2 Le service des armes, explosifs et autorisations est habilité à percevoir les émoluments prévus à l’alinéa 1 dès le dépôt de la requête et à différer l’examen de celle-ci en cas de non-paiement.(3)
3 Les émoluments restent acquis ou dus en cas de rejet ou de retrait de la requête.

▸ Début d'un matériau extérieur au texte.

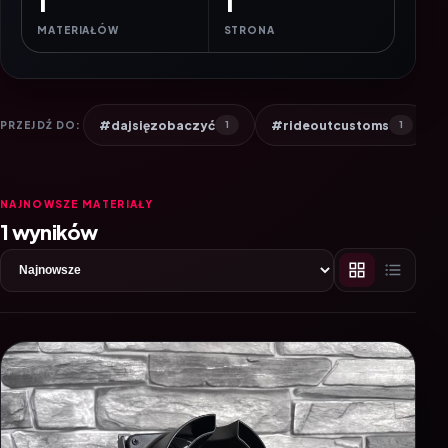
1
1
MATERIAŁÓW
STRONA
#dajsięzobaczyć
#rideoutcustoms
PRZEJDŹ DO:
1
1
NAJNOWSZE MATERIAŁY
1 wyników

Chapitre IV  Dispositions finales et transitoires

Art. 14  Clause abrogatoire
Le règlement d’exécution de la loi sur la profession d’agent de sécurité privé, du 10 juillet 1985, est abrogé.

Art. 15  Entrée en vigueur
Le présent règlement entre en vigueur le 1er mai 2000.

Art. 16(14) Disposition transitoire
Les employeurs visés à l'article 5, alinéa 3, lettre a, du concordat disposent d’un délai de 6 mois dès l’entrée en vigueur de la modification du 11 mai 2016 pour se conformer aux exigences de l’article 2 du présent règlement.